Image courtesy of Atomic Heritage Foundation: “Fat Man”

The nexus of USA Today’s error was to leave out, or perhaps forgot to add that tiny but very significant ‘Kilo’ in front of the yield figure of 15 tons. So rather than saying 15 thousand tons, they published 15 tons, a 14,985 thousand ton error (approximately)–oops!!

Yes, I’ll bet the imperial land of the rising sun wishes they were only hit with a 15-ton toe-popper, rather than the Uranium 235 weapon, Little Boy, on that fateful day. That followed later by the Plutonium 239 weapon on sister city.

To imply even a vestige of worthy comparison of the MOAB to U-235 Little Boy is… well, it’s stupidity, or sensationalism, or pandering, or all three plus throw in a couple more really, really stupid things that we all despise.
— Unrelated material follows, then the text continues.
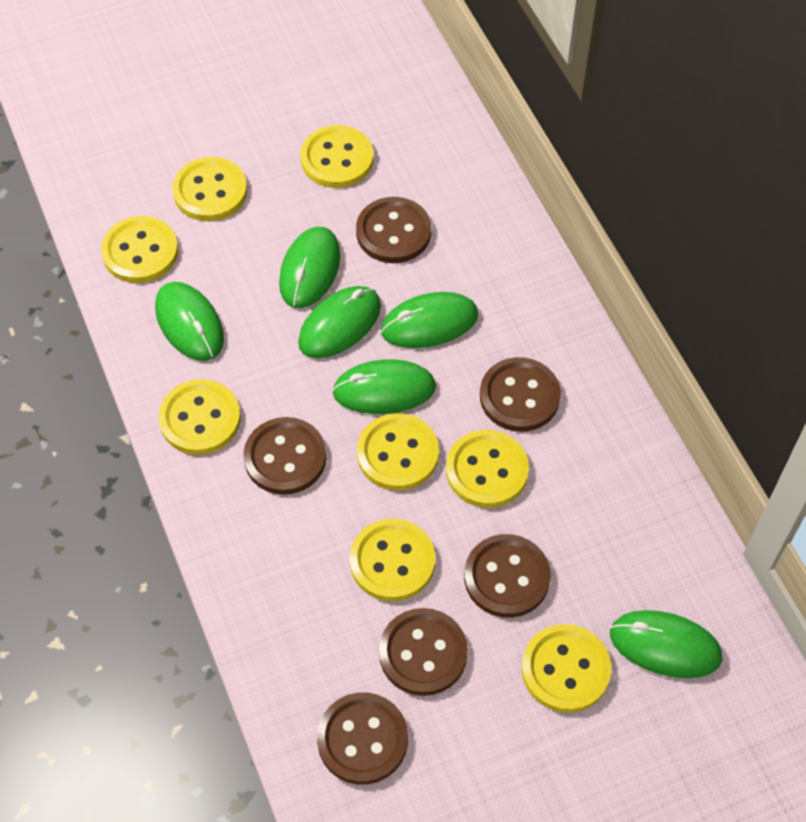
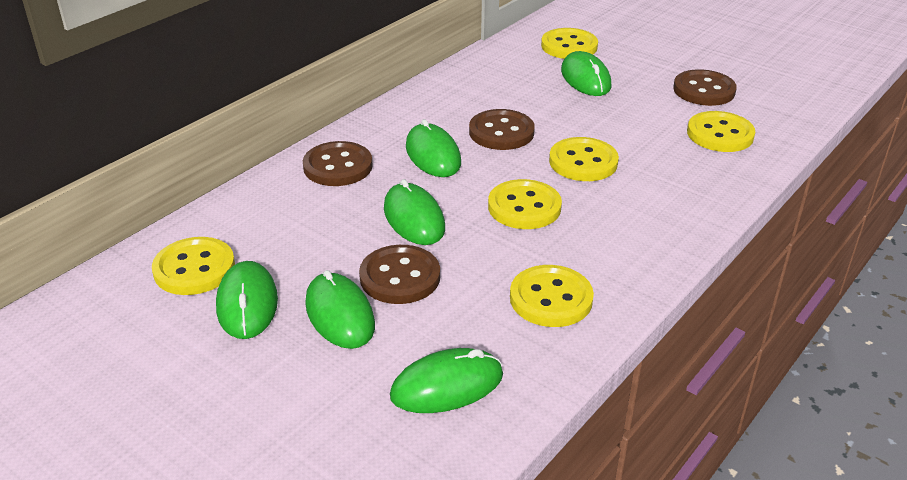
brown button: 6 -> 4
yellow button: 8 -> 6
A man much wiser than I (my understudy) remarked recently, words to the effect: Those morons who are stirring $hit up in this country and getting our enemies more pissed off at us… well, when the enemy gets peeved to the point of retaliation, they are NOT going to discriminate who gets vaporized, so maybe they should shut. the. phuq. UP! Ya think??

Much love to our SOFRep family. Great disrespect intended to the sucking ass wound that is the media, but no real disrespected intended to the great Shweendz (I swear to God!)